▶ [Extrait choisi]:

----------

De récentes déclarations de Mohammed ben Salmane laissent entendre que l’Arabie Saoudite pourrait s’orienter vers une ère post-wahhabite, caractérisée par la limitation de l’application de la charia et par une réforme du système judiciaire

Dernière mise à jour: 22/04/2022 10:04:21

Fin avril, le prince héritier Mohammed ben Salmane (MBS) a donné une interview à la télévision saoudienne Rotana en vue de faire le point de la situation cinq ans après le lancement de la Vision2030, le plan de développement socio-économique pensé pour diversifier l’économie du pays. Contre toute attente, après avoir parlé de l’économie du Royaume, des projets réalisés et de ceux à mettre en œuvre dans les prochaines années, l’héritier au trône s’est étendu sur certains aspects religieux, en particulier sur le rôle de la charia dans l’État saoudien.

 

Ayant rappelé que la Constitution du Royaume est le Coran, comme le prévoit d’ailleurs l’article 1 de la Loi Fondamentale promulguée en 1992 par le roi Fahd, MBS a donné quelques précisions importantes sur la Sunna, le recueil de dits et de faits du prophète Muhammad auxquels l’Islam attribue une valeur normative. Si, en théorie, la Sunna est la seconde source du droit, inférieure au Coran, dans les faits, elle est la plus importante parce qu’elle oriente l’interprétation du Livre sacré islamique et surtout parce que, contrairement à ce que l’on pense parfois, le Coran ne contient que peu de dispositions juridiques. En revanche, il existe plus d’un million de hadîths, dont une grande partie ont des implications juridiques. Depuis toujours, le grand travail des juristes est de distinguer le vrai du faux dans cette masse de traditions, pour pouvoir tirer les normes uniquement et exclusivement de la Sunna authentique, programme sur lequel concordent, en principe, presque tous les musulmans.

----------

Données
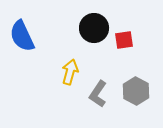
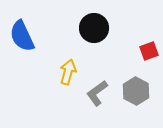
red square: moved 25 px right, 11 px down; rotated 12 degrees counterclockwise
yellow arrow: moved 2 px left
gray L-shape: moved 1 px left, 1 px up; rotated 20 degrees clockwise
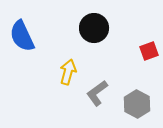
gray hexagon: moved 1 px right, 13 px down
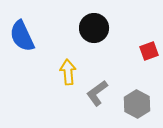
yellow arrow: rotated 20 degrees counterclockwise
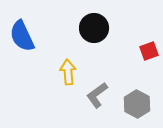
gray L-shape: moved 2 px down
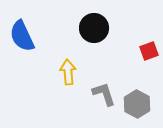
gray L-shape: moved 7 px right, 1 px up; rotated 108 degrees clockwise
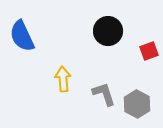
black circle: moved 14 px right, 3 px down
yellow arrow: moved 5 px left, 7 px down
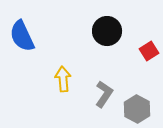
black circle: moved 1 px left
red square: rotated 12 degrees counterclockwise
gray L-shape: rotated 52 degrees clockwise
gray hexagon: moved 5 px down
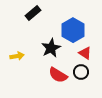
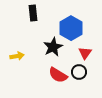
black rectangle: rotated 56 degrees counterclockwise
blue hexagon: moved 2 px left, 2 px up
black star: moved 2 px right, 1 px up
red triangle: rotated 32 degrees clockwise
black circle: moved 2 px left
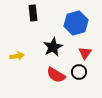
blue hexagon: moved 5 px right, 5 px up; rotated 15 degrees clockwise
red semicircle: moved 2 px left
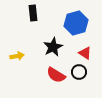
red triangle: rotated 32 degrees counterclockwise
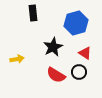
yellow arrow: moved 3 px down
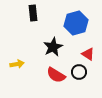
red triangle: moved 3 px right, 1 px down
yellow arrow: moved 5 px down
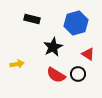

----------

▶ [Consignes]:
a. D'après l'extrait choisi :
(i) Quelle chaîne de télévision a diffusé l'interview du prince héritier ?
(ii) Quel article de la Loi fondamentale fait du Coran la Constitution du Royaume ?
(iii) Combien de hadîths existe-t-il ?
b. Recopiez à l'identique les lignes des données, en commençant par celle qui contient « blue hexagon: moved 5 » et en allant jusqu'à la fin des données, ces deux bornes comprises. Laissez de côté les lignes qui désignent une image.

▶ [Réponses par tâche]:
a.
(i) La télévision saoudienne Rotana.
(ii) L'article 1.
(iii) Plus d'un million.

b.
blue hexagon: moved 5 px right, 5 px up; rotated 15 degrees clockwise
red semicircle: moved 2 px left
red triangle: rotated 32 degrees counterclockwise
yellow arrow: moved 3 px down
red triangle: moved 3 px right, 1 px down
yellow arrow: moved 5 px down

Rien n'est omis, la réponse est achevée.